Para el caso de Chihuahua, región por región, la conclusión se impone sin lugar a dudas: el factor nuevo de 2007, común a todo el territorio del estado, que podría explicar el crecimiento explosivo del número de homicidios es la presencia del ejército, en el Operativo Conjunto Chihuahua. No es posible saber, con sólo la estadística, cuál sea el nexo causal, pero la correlación es obvia e indiscutible. En parte, el incremento de la violencia podría ser indicio del éxito de la estrategia, como se dice, podría ser indicio de que la presencia de fuerzas federales ha ocasionado un recrudecimiento de la lucha entre pandillas y contrabandistas, podría ser también consecuencia de decisiones concretas, como ha sugerido Eduardo Guerrero, podría ser todo lo anterior u otra cosa. Cualquiera que sea la explicación, no podemos hacer caso omiso del dato, ni podemos obviarlo.
La historia de Sinaloa, tal como aparece en las gráficas, es casi punto por punto la de Chihuahua (véanse gráficas 12 y 13). Los operativos conjuntos comienzan en 2007 y ese año hay una disminución en el número de homicidios en Culiacán y en la sierra, en el nordeste del estado. Y lo mismo que en Chihuahua, hay un crecimiento espectacular de la tasa estatal en 2008 y 2009 en todo el territorio del estado.

→ **TAREA 1**
Escribe de nuevo el pasaje del texto desde "Para el caso" hasta "ni podemos obviarlo.", ambos incluidos, y reemplaza "estadística" por "información numérica".
→ **TAREA 2**
Responde estas preguntas según el texto.
(a) ¿Qué factor nuevo de 2007, común a todo el territorio de Chihuahua, señala el texto como posible explicación del aumento de homicidios?
(b) ¿Qué gráficas se indican para ver la historia de Sinaloa?
(c) ¿En qué años hay un crecimiento espectacular de la tasa estatal en Sinaloa?
Para resolver esto, usa únicamente el texto.

→ **DATOS PROPORCIONADOS**
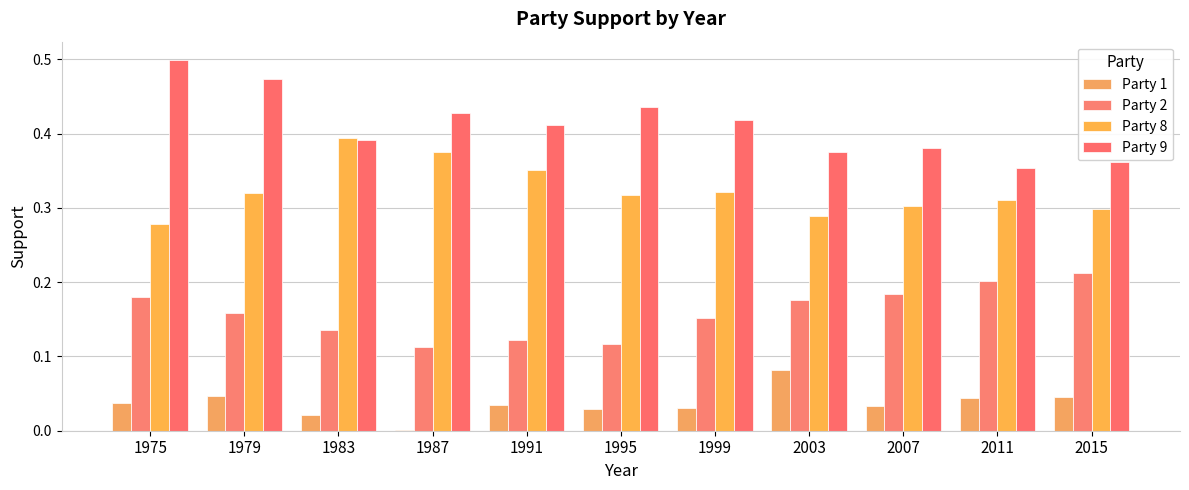

What is the value of the Party 9 bar at the 1st from the left?

0.5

→ **RESPUESTA 1**
Para el caso de Chihuahua, región por región, la conclusión se impone sin lugar a dudas: el factor nuevo de 2007, común a todo el territorio del estado, que podría explicar el crecimiento explosivo del número de homicidios es la presencia del ejército, en el Operativo Conjunto Chihuahua. No es posible saber, con sólo la información numérica, cuál sea el nexo causal, pero la correlación es obvia e indiscutible. En parte, el incremento de la violencia podría ser indicio del éxito de la estrategia, como se dice, podría ser indicio de que la presencia de fuerzas federales ha ocasionado un recrudecimiento de la lucha entre pandillas y contrabandistas, podría ser también consecuencia de decisiones concretas, como ha sugerido Eduardo Guerrero, podría ser todo lo anterior u otra cosa. Cualquiera que sea la explicación, no podemos hacer caso omiso del dato, ni podemos obviarlo.

→ **RESPUESTA 2**
(a) La presencia del ejército en el Operativo Conjunto Chihuahua.
(b) Las gráficas 12 y 13.
(c) En 2008 y 2009.